> Prompt 1:
Do the following statements agree with the burst-switching text? Answer yes or no for each and quote the words from the text that decide it.
(a) If noise turns a single TRM between two bursts into a non-TRM character, the second burst goes to the destination port of the first burst.
(b) The switch relies on a central control switch to make its routing decisions.
(c) In the five-TRM example, end-of-burst is declared when three TRM characters arrive within any five-character sequence.
> Prompt 2:
Why does the burst-switching text say that ending a burst with five TRM characters makes an end-of-burst error much less likely than ending it with a single TRM? Answer in one to three sentences.

> Text under study:

Content starts

As has been stated, every burst is terminated with one or more TRM characters. Suppose a burst is terminated by a single TRM character. Then, any character in a burst altered by noise into TRM, or any DLE TRM altered by noise into X TRM, would cause the switch to treat the burst as two distinct bursts. The latter part of the original burst, now erroneously treated as a second burst, would likely fail the header check sequence test, so that the "second" burst would not be delivered to its intended destination. Conversely, suppose a single TRM between two actual bursts should be altered by noise into a non-TRM character. The second burst, now erroneously treated as part of the first burst, will be erroneously delivered to the destination port of the first burst.

The probability of these errors can be reduced to any desired small value by requiring that a burst be terminated by a redundant sequence of TRM characters rather than by a single TRM. For example, the termination character sequence could comprise five TRM characters, with end-of-burst declared upon the reception of three TRM characters within any five-character sequence. In order for an end-of-burst error to occur in this case, three non-TRM characters would have to be changed to TRM characters, or three TRM characters would have to be changed to non-TRM characters. The probability of error has been reduced substantially over the case of a single-TRM character procedure.

There are any number of burst termination schemes that could be employed in a burst-switching system. The choice for any particular system will depend on system characteristics and design goals. The examples discussed herein are intended to illustrate the wide range of options available.

The link and hub switches described herein have autonomous "in-line" switching capability which by itself distinguishes them from their existing art counterparts. Each switch may be connected between communications links having T1 (or higher) capacity. With each incoming channel, each switch has the capability to make and implement an appropriate routing decision for the information contained within the channel. The routing decision is made autonomously by the switch without reliance on any outside source, e.g., a central control switch. Moreover, all of the processing relating to the routing decision is performed within the time allotted to the incoming channel. When the channel time has elapsed, the switch is ready to repeat the procedure for information contained in the succeeding channel, and so on. Thus, the switch processing is in large part synchronized with the channel and frame timing of the communications links. In some embodiments, the actual channel slot timing is employed as a "restart" signal or interrupt for commencement of the switching algorithm. As has been explained, the switching algorithm must be capable of (among other functions) originating, continuing, and terminating burst transmissions which are in transit through the switch.

Content ends

> Source information:
Content starts

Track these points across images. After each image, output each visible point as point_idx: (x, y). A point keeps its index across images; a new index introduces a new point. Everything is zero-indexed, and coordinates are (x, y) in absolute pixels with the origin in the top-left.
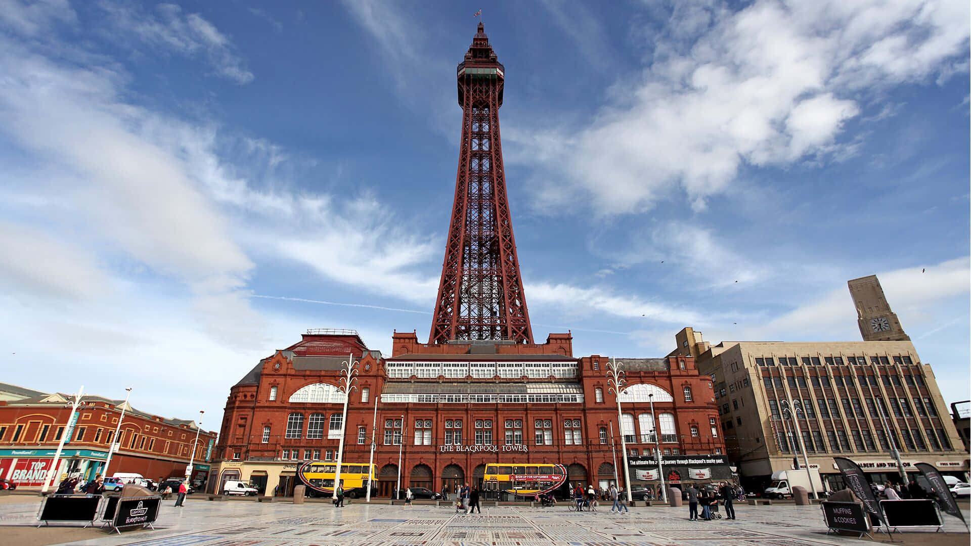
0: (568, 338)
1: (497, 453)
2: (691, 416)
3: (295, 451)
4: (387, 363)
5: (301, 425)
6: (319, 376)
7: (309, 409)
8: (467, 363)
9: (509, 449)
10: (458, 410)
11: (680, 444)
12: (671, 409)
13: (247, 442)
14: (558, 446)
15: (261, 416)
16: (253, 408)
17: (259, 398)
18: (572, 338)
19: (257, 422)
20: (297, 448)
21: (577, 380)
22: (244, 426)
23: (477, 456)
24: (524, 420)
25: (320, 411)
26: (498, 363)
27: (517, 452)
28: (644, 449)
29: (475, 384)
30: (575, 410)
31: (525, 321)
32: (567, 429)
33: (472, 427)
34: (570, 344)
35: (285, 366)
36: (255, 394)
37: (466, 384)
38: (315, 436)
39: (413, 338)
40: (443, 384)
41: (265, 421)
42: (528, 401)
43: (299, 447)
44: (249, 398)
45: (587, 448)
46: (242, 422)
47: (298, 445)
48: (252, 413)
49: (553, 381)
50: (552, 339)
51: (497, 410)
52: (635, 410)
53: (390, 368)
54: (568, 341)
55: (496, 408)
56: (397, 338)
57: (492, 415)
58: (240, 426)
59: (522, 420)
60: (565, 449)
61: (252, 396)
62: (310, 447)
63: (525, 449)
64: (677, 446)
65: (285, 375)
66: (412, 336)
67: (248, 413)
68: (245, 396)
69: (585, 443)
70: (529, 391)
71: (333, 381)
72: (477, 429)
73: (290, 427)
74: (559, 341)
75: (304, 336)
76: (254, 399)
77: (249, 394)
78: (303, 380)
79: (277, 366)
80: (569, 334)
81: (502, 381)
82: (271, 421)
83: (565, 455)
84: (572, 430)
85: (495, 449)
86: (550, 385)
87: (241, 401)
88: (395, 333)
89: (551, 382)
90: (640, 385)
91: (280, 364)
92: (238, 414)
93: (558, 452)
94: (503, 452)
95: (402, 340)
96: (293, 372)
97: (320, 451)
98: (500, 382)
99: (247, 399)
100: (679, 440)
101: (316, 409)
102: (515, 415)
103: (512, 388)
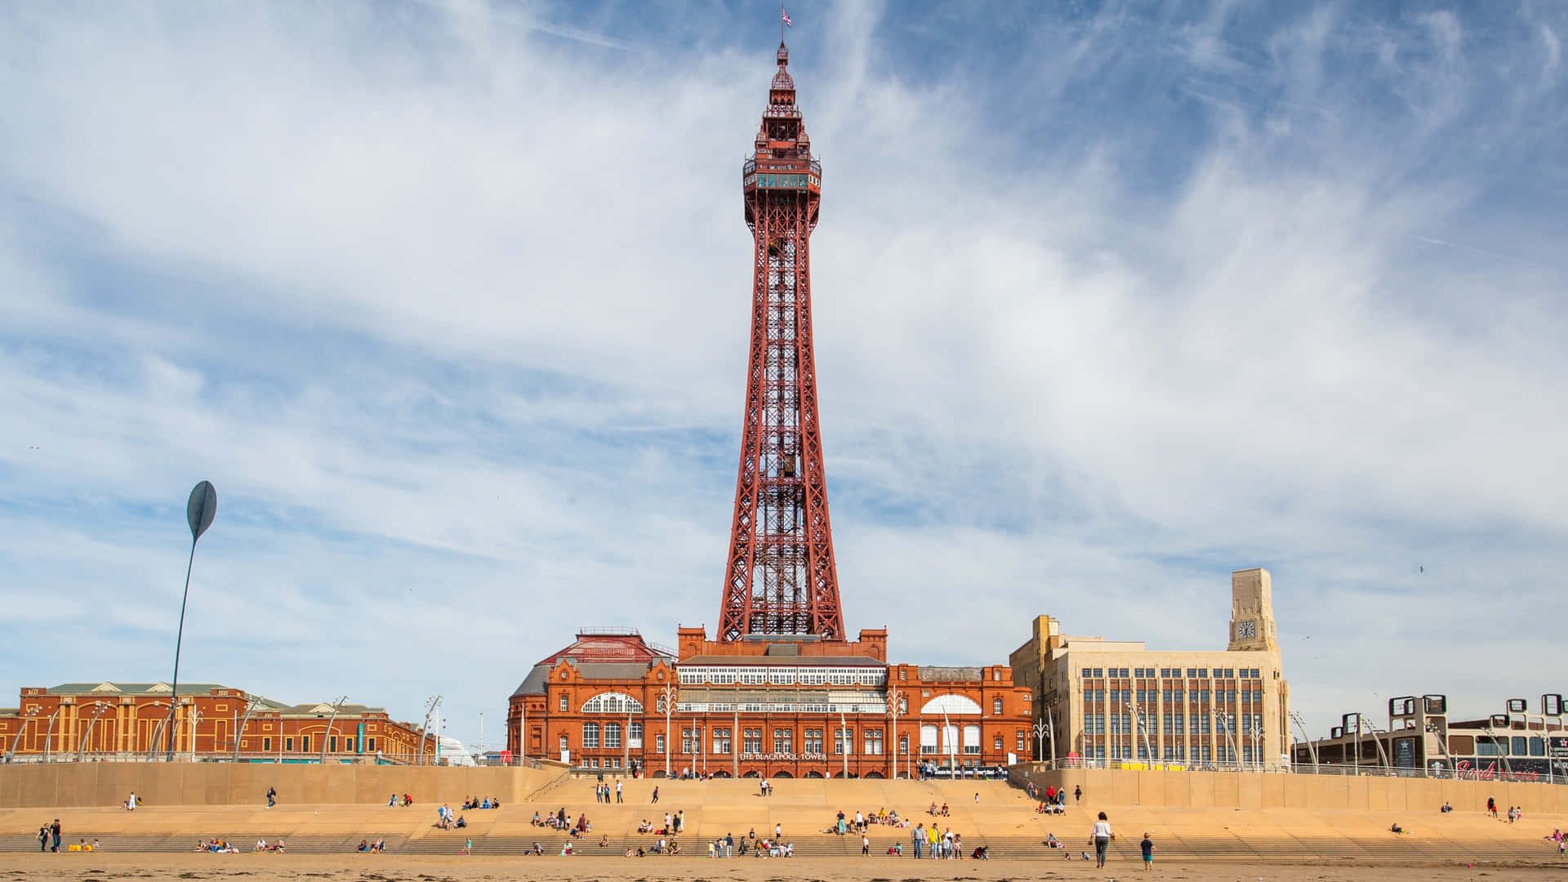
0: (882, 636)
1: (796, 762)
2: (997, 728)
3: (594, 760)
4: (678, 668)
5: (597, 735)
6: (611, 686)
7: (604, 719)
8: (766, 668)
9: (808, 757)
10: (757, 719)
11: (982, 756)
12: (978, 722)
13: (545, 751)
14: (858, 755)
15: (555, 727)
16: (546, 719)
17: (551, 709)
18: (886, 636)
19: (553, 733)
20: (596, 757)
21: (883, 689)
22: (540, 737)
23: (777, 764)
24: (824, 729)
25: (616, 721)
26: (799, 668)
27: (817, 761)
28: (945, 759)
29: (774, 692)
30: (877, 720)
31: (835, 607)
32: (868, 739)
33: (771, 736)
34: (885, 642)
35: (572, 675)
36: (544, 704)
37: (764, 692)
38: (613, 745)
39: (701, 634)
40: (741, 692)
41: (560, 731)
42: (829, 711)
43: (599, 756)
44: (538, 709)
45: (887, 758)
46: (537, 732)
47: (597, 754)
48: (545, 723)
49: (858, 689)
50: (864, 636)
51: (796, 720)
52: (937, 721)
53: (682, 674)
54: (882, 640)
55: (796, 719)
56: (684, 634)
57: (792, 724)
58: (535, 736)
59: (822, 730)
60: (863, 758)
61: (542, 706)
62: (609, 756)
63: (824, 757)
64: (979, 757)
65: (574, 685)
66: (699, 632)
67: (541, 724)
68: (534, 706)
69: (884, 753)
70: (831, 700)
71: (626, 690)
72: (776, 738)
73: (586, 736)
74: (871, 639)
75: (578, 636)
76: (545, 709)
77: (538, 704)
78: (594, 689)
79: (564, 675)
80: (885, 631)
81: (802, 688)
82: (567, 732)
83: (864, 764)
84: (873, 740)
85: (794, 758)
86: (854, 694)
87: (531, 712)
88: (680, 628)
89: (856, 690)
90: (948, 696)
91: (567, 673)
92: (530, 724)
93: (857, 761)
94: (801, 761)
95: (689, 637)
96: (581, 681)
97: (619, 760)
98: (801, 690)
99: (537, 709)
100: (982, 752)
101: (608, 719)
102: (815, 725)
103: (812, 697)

Content ends

> Written answer 1:
(a) Yes: "The second burst, now erroneously treated as part of the first burst, will be erroneously delivered to the destination port of the first burst."
(b) No: "The routing decision is made autonomously by the switch without reliance on any outside source, e.g., a central control switch."
(c) Yes: "with end-of-burst declared upon the reception of three TRM characters within any five-character sequence."

> Written answer 2:
In the five-TRM scheme, end-of-burst is declared when three TRM characters arrive within any five-character sequence. An error would therefore require noise to change three non-TRM characters into TRM characters, or three TRM characters into non-TRM characters. With a single TRM, one altered character is enough to cause an error.